Exclusion and expiry
In the case of Pakistan, these words apply to a weak state stricken with the additional palsy of “exclusion” that may be forced to apostatize the Shias—then killed like flies in cities from Kohat to Kurram—and the Ismailis too. The killing of Ahmadis in Lahore was just another brick in the wall consolidating Pakistan’s pariah status in the world and giving rise to more xenophobia—expressed through its commissioners and senior police officers—and leading to more killings at home in a cycle that has perpetuated itself for decades.
Most (Sunni) Pakistanis believe minorities enjoy complete freedom in the country. Blinded by their own privilege, they are often shocked when human rights organizations such as the Human Rights Commission of Pakistan object to Pakistan’s tacit abuse of its minorities, forgetful of the rule that only maltreatment emanating from legislation is blamed on the state.
Even though many Pakistanis don’t count Ahmadis as Muslims, they don’t treat them as a protected minority either, allowing mullahs to step in and set the narrative for how the community should be treated.
So blinkered are reactions to the abuse of minorities in Pakistan that many reject outright statistics that prove the state’s abysmal role in safeguarding their rights. Non-governmental organizations that strive to publicize these statistics are angrily condemned as foreign-funded institutions carrying out ‘alien’ agendas in Pakistan. There is little thought given to the selective embrace of independent organizations. When Amnesty International reveals Pakistan’s negative record, for example, they are rejected; but when they reveal India’s negative record their findings are gleefully highlighted.
Dr. Atif Mian is likely well aware that the persecution of Ahmadis in Pakistan has not ceased. More than 250 members of the Ahmadi sect have been killed since 1984, not including those under death sentence after being accused of blasphemy. A TV anchor instigated the murders of three Ahmadis in Sindh in 2008 after calling them insulters of Islam’s Prophet during a live broadcast. From April 1984 to December 1999, as many as 753 Ahmadis were arrested for displaying the kalima and another 379 for “posing” as Muslims.
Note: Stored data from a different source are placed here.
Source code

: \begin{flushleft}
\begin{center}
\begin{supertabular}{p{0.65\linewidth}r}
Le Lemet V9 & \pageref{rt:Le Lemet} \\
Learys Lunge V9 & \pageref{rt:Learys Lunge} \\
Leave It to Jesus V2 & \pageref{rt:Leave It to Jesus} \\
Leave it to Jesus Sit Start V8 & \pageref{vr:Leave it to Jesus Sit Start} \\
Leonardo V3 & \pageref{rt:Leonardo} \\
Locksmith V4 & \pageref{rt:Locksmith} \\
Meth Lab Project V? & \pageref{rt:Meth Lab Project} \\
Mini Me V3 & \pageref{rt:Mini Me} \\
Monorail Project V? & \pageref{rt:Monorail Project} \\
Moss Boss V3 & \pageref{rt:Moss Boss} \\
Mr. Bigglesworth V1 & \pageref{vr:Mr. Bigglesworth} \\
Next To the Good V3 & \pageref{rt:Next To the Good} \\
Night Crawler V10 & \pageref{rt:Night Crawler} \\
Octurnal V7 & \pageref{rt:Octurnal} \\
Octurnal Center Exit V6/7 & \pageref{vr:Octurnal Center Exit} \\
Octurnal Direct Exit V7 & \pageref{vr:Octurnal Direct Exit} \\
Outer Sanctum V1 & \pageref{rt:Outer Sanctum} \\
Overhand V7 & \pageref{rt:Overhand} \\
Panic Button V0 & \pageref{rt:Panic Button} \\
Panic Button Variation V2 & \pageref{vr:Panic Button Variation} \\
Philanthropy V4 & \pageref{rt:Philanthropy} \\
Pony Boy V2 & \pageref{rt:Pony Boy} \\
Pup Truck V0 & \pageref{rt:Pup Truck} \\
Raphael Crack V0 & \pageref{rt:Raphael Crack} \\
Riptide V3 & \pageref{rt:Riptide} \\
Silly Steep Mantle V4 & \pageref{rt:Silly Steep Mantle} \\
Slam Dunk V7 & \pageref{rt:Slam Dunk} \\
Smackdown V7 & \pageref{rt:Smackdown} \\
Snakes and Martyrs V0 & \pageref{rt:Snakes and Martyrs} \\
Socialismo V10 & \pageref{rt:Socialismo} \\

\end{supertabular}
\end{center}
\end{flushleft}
The years of state repression have taken their toll. Many members of the Ahmadi community in Pakistan now suffer their persecution in silence and hate to be noticed by hypocritical Muslims feeling the rare twinge of conscience. The continued support of Pakistan by people of such brilliance as Atif Mian is a testament to him and his community, who certainly owe Pakistan nothing; the state, however, owes them far more than it can ever hope to repay.